As before, the new evaluation contains bibliometric analyses, self-assessments in the research environments and visits by external reviewers. However, the procedure has now been supplemented with an internal questionnaire survey to provide a picture of how the University’s researchers see their own environments.
Bibliometrics and questionnaire results laid the foundations for the departments’ self-assessments and critical self-reflection. The external reviewers are to receive the material collected and, as “critical friends”, express their views on the research environments’ strengths and weaknesses. Their evaluation also includes reflection on the connections between research and education, and between research and collaboration.
“Quality assurance is a natural part of the research, for which individual researchers and academic leaders at various levels must be collectively and independently responsible. This culture of quality has to be actively maintained, discussed and developed in the University, and Q&R17 is part of this,” Malmberg says.
Q&R17 is now in its most intense stage. During two weeks in May, 19 external expert panels will visit different department groups at Uppsala University. The panels have the task of analysing the conditions and processes required for a strong research environment and that can generate solid research results. They will analyse the research environments’ strengths and challenges and will formulate recommendations based on their observations. These will later be combined with bibliometric analyses and self-evaluations.
In the questionnaire survey conducted in autumn 2016, a total of 3,800 researchers at the University answered questions on how they perceived their respective local research environments. From the end of November, the departments worked on their self-assessments, which have now been submitted and forwarded to the 19 panels of international experts due to visit Uppsala in May.
“On two occasions in February and March, we had preliminary meetings with the panel chairs and the member of each panel who has expertise in how research environments work,” Malmberg says.

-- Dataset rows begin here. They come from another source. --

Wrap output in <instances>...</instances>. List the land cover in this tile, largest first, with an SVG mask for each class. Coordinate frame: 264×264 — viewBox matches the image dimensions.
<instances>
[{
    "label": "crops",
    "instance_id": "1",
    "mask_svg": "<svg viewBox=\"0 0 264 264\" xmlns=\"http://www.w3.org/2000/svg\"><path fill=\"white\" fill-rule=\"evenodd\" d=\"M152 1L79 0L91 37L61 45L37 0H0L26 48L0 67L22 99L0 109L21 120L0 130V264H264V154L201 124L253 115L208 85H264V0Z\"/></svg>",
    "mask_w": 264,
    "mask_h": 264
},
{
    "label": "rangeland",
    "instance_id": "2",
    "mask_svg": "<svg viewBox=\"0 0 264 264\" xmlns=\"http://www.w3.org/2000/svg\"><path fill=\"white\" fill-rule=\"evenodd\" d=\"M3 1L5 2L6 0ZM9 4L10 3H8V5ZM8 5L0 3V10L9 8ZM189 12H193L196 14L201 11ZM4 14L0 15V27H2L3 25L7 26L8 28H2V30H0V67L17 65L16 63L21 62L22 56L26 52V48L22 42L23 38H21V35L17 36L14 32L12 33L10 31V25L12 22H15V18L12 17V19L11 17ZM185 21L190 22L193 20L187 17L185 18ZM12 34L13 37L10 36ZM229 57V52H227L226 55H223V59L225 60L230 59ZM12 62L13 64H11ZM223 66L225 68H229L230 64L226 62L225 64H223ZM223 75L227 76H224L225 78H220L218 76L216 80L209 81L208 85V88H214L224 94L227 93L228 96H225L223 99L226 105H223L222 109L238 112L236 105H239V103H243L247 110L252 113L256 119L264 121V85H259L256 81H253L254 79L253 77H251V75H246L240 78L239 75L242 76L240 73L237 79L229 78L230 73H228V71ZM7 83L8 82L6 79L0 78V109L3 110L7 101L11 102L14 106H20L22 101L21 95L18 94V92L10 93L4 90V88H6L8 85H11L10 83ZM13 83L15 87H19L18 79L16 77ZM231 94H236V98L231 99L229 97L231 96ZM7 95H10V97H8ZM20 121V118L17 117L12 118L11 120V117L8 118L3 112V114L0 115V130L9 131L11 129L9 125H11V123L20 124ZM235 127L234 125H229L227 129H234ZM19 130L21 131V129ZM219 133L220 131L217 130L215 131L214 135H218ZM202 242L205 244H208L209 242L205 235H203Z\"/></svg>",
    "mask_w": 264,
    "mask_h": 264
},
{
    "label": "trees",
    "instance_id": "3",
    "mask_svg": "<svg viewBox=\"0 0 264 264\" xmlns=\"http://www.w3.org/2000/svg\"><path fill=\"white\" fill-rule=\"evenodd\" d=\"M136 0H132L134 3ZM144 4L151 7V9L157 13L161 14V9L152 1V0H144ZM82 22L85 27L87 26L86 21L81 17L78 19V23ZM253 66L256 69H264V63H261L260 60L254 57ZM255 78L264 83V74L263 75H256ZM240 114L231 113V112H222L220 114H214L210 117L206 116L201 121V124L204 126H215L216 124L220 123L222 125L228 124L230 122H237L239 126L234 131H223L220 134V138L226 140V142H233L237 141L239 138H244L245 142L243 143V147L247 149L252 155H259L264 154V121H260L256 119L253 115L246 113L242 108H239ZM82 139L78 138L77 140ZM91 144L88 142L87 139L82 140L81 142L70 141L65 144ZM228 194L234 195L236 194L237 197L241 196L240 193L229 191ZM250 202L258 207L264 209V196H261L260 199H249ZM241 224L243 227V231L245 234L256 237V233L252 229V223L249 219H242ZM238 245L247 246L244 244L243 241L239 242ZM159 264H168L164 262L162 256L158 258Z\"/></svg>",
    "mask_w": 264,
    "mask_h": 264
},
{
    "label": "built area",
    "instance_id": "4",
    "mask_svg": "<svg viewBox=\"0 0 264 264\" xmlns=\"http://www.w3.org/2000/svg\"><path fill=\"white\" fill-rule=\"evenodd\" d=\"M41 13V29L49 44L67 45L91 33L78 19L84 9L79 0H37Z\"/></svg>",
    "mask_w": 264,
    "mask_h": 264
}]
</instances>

“These preliminary meetings have been important in giving these key people real understanding of the project’s purpose. This time, we’re not looking to rate our research. Instead, we want the external reviewers’ critical views on how our research environments work. Do we have structures and systems for optimal recruitment, career support for young researchers, reciprocal critical feedback and good infrastructure provision? It’s crucial for the panels to understand that, this time, the self-assessments aren’t about telling us what we’re good at but, on the contrary, are based on self-critical reflection.”
“When I see all the dedication that’s gone into the task of self-assessment, I want to hope and believe that Q&R17 also contributes to something that’s at least as important for the University's long-term development: strengthening academic leadership and revitalising collective responsibility at our departments.”